Pour la mission d’établissement des faits, les tactiques employées par l’armée et les forces de sécurité « sont choquantes par le niveau de déni, de normalité et d’impunité qui leur est attaché. Le mépris du Tatmadaw pour la vie humaine, l'intégrité et la liberté, et pour le droit international en général, devrait être une source de préoccupation pour l'ensemble de la population ».

Les meurtres, emprisonnements, disparitions forcées, tortures, viols, esclavage sexuel et autres formes de violence sexuelle, persécutions et asservissements font partie des crimes contre l'humanité commis dans les États de Kachin, Shan et Rakhine.
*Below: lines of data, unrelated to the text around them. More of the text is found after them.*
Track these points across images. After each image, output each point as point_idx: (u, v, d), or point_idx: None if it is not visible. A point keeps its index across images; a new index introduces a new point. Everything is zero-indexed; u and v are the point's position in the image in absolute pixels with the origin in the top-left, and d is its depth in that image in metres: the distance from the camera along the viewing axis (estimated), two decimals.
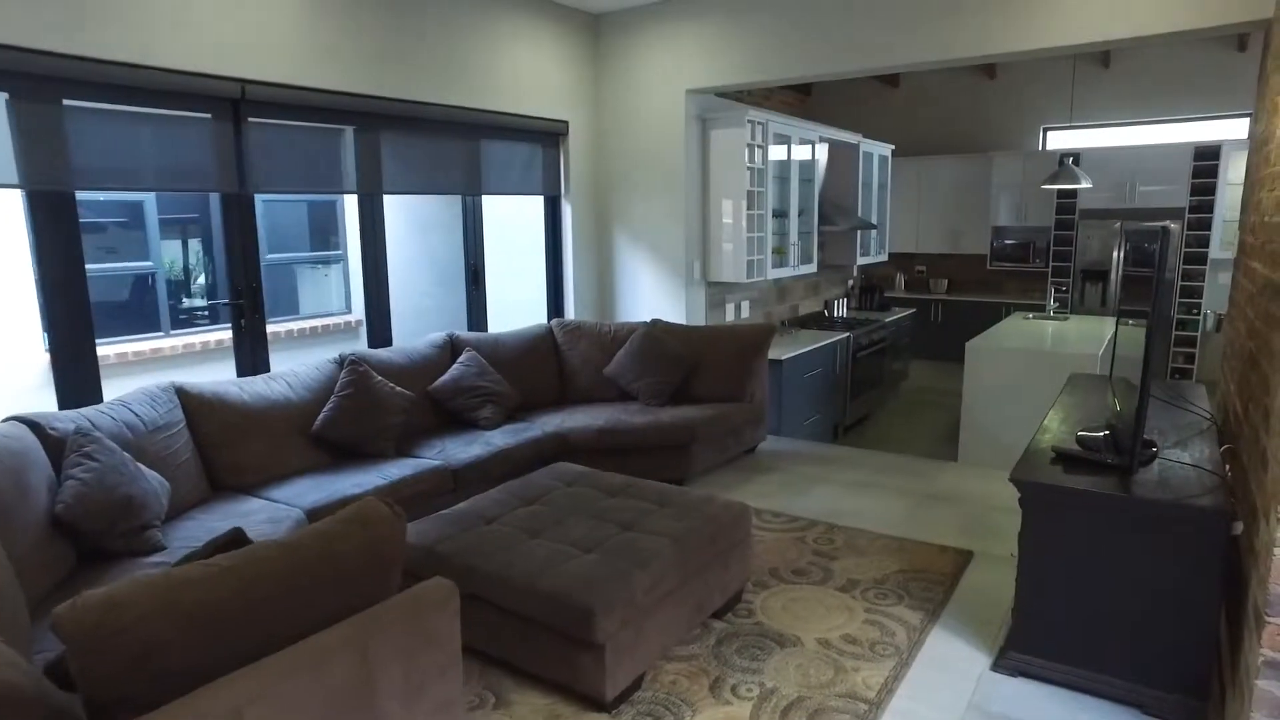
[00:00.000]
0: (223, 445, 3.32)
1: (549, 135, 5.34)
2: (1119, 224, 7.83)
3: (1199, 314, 7.69)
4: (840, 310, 7.36)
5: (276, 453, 3.48)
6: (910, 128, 9.32)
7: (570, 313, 5.59)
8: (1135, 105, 8.23)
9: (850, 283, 7.82)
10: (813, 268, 6.31)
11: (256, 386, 3.58)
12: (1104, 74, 8.31)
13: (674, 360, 4.64)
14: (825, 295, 7.40)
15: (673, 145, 5.29)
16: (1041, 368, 5.37)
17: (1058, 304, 7.20)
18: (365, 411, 3.72)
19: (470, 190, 4.90)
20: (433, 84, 4.48)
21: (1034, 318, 7.10)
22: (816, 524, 3.82)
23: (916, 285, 9.46)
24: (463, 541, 2.67)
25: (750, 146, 5.33)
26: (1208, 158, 7.51)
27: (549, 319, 5.18)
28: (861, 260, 7.20)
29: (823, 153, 6.56)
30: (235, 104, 3.63)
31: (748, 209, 5.36)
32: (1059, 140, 8.72)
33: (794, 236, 5.93)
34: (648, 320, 5.00)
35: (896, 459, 4.97)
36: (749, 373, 4.65)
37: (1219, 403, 3.99)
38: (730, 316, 5.89)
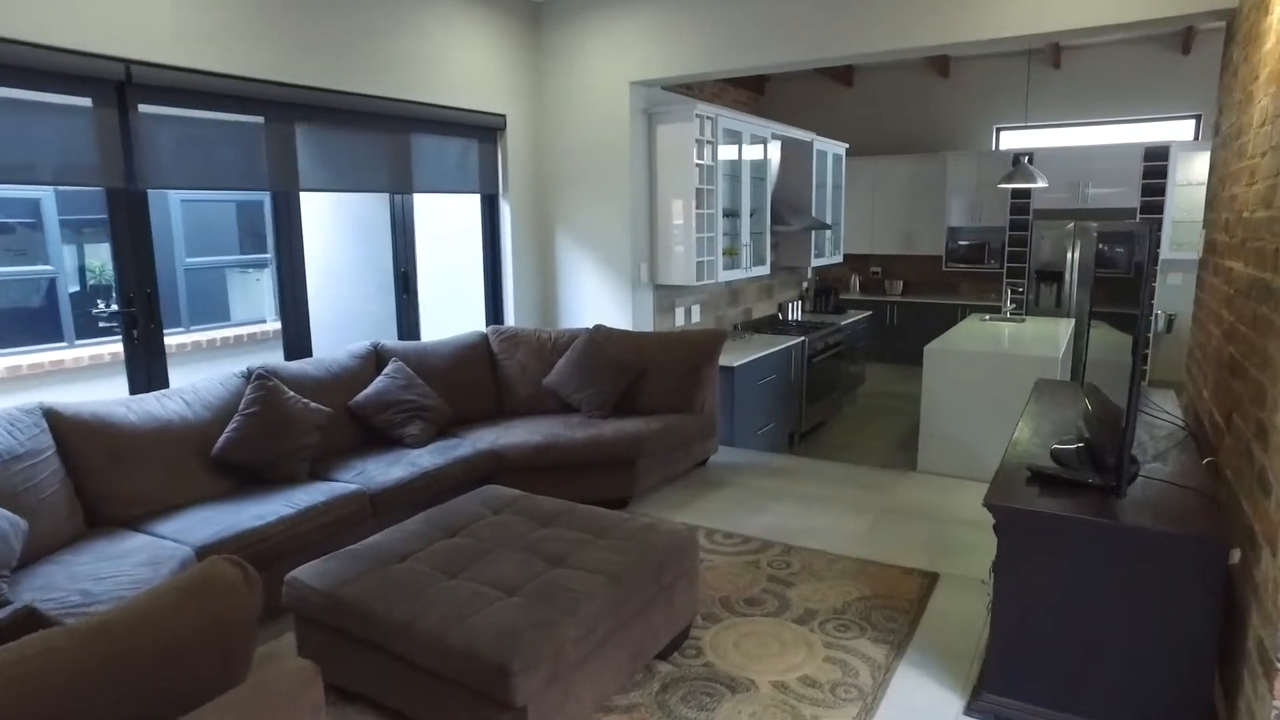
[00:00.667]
0: (104, 474, 2.93)
1: (485, 130, 5.00)
2: (1082, 225, 7.75)
3: (1151, 314, 7.64)
4: (795, 313, 7.14)
5: (170, 480, 3.09)
6: (864, 127, 9.17)
7: (510, 319, 5.26)
8: (1085, 106, 8.18)
9: (805, 285, 7.62)
10: (765, 270, 6.07)
11: (148, 405, 3.18)
12: (1054, 75, 8.25)
13: (618, 369, 4.34)
14: (779, 298, 7.17)
15: (617, 141, 5.00)
16: (1002, 371, 5.19)
17: (1014, 305, 7.07)
18: (274, 431, 3.35)
19: (398, 188, 4.54)
20: (356, 73, 4.12)
21: (991, 319, 6.96)
22: (771, 545, 3.55)
23: (872, 287, 9.31)
24: (369, 584, 2.33)
25: (699, 143, 5.06)
26: (1157, 158, 7.47)
27: (488, 326, 4.83)
28: (816, 262, 6.99)
29: (775, 151, 6.33)
30: (120, 88, 3.23)
31: (697, 208, 5.09)
32: (1012, 140, 8.64)
33: (746, 237, 5.68)
34: (591, 326, 4.69)
35: (854, 470, 4.73)
36: (698, 381, 4.37)
37: (1187, 407, 3.82)
38: (680, 321, 5.62)
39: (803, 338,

Dans ce dernier État qui a vu fuir plus de 700.000 membres de la minorité musulmane rohingya depuis un an, des éléments d’extermination et de déportation ont également été relevés.

La Mission a conclu « qu’il existe suffisamment d’informations pour justifier l’ouverture d’enquêtes et la poursuite en justice de hauts responsables de la chaîne de commandement Tatmadaw, afin qu’un tribunal compétent puisse déterminer leur responsabilité pour génocide en relation avec la situation dans l’État de Rakhine ».

La Mission a établi une liste des auteurs présumés de ces crimes ayant eu un contrôle effectif et porteant la plus grande responsabilité, soulignant qu’ils doivent faire l’objet, en priorité, d’enquête et de poursuites.

La responsabilité pour ces crimes commence au sommet de l’armée, avec le chef de la Tatmadaw, le général en chef Min Aung Hlaing. Cinq autres commandants militaires sont également nommés dans le rapport : le commandant en chef adjoint, le vice-général en chef, Soe Win ; le commandant du Bureau des opérations spéciales-3, le lieutenant-général Aung Kyaw Zaw ; le commandant militaire de la région ouest, le major-général Maung Maung Soe ; le commandant de la 33e division d'infanterie légère, le brigadier-général Aung Aung ; le commandant de la 99e division d'infanterie légère, brigadier-général Than Oo.

Déferrer la situation devant la CPI ou une juridiction pénale internationale ad hoc

La Mission a indiqué qu’une liste comportant d’autres noms soupçonnés d’avoir participer à ces crimes sera conservée par le Haut-Commissariat des Nations Unies aux droits de l'homme (HCDH). Cette liste pourra être partagée avec tout organe compétent et crédible chargé de lutter contre l’impunité conformément au droit international.

Le rapport de la Mission a par ailleurs souligné que « la conseillère d'Etat, Daw Aung San Suu Kyi, n’a utilisé ni sa position de facto de chef du gouvernement, ni son autorité morale, pour endiguer ou empêcher les événements en cours dans l'Etat de Rakhine ».

Selon le rapport, « l’impunité est profondément ancrée dans le système politique et juridique du Myanmar, plaçant le Tatmadaw au-dessus de la loi », précisant que la justice reste inaccessible aux victimes dans le pays depuis des décennies. « L'impulsion de la responsabilité doit venir de la communauté internationale ».

La Mission d’établissement des faits a demandé que la situation au Myanmar soit renvoyée devant la Cour pénale internationale (CPI) ou qu'un tribunal pénal international ad hoc soit créé. Entre-temps, il a appelé à un mécanisme indépendant et impartial pour collecter, consolider, préserver et analyser les preuves de violations. Il a également recommandé des sanctions individuelles ciblées contre ceux qui semblent être les responsables les plus importants de ces violations.